Меншиков ернически пошмыгал носом. Он, командовавший драгунами, вчерашними же мужиками, полагал, что сила боевого строя заключается в беспрекословном подчинении, в единении всех членов летящего на врага «шквадрона», в умении владеть оружием — шпагой, пистолетом, фузеей, — и не полагался на внезапно вспыхнувшую ярость по отношению к врагу как на средство, способное вести к победе. Но в сегодняшней насмешке иноземцев, да и Лже-Петра он видел обиду и самому себе, а поэтому решил смолчать.
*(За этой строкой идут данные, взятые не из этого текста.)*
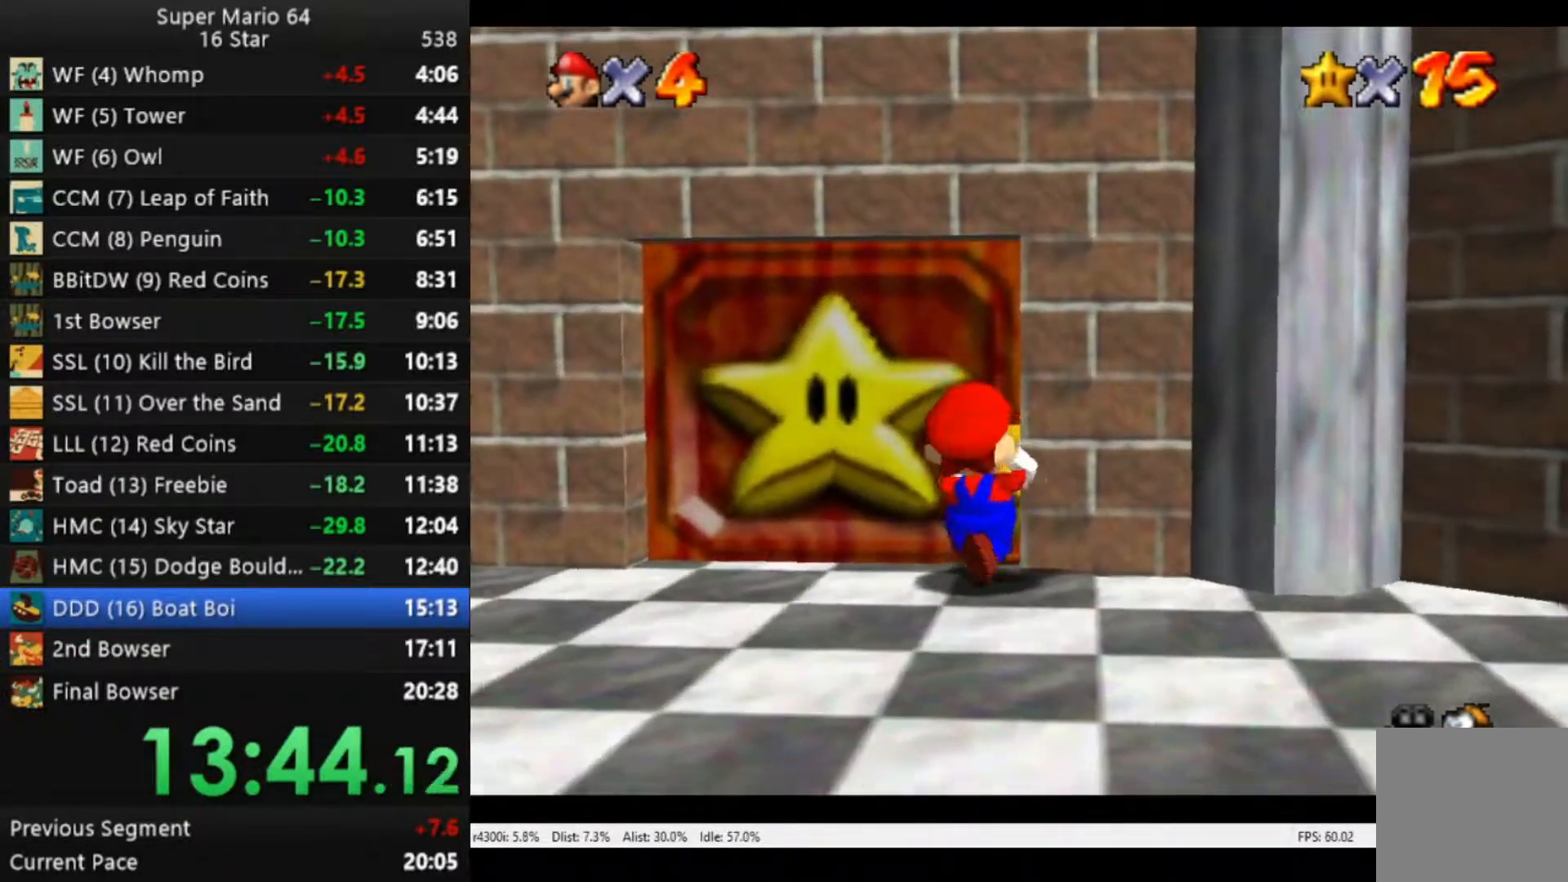
{"buttons": [], "left_stick": "up", "right_stick": "center", "events": []}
Вместо него же молвил князь Яков Федорович Долгорукий, мужчина строгий, властный, своевольный, в молчальниках не ходивший и умевший слово молвить дельно и умно, веско и утвердительно:
— Бояре, — обратился он к товарищам по старине, в чем они углядели значимость особую, — Швед, всем видно, дело ведет к разгрому полному — сие и глупому понятно. Слышно, Карл Свейский уж принудил к миру Данию, слышал я еще, что войско его появилось близ Пернова. Ежели в разе таком не прикроем стан наш со стороны Ревельской дороги, конец придет нам полный. Стрельцы, солдаты уж изнемогают от холода в палатках, кой-кто уж кровью харкать начал, провиант скуден, водку отпускают скупо. Без действий решительных нам с неприятелем не совладать.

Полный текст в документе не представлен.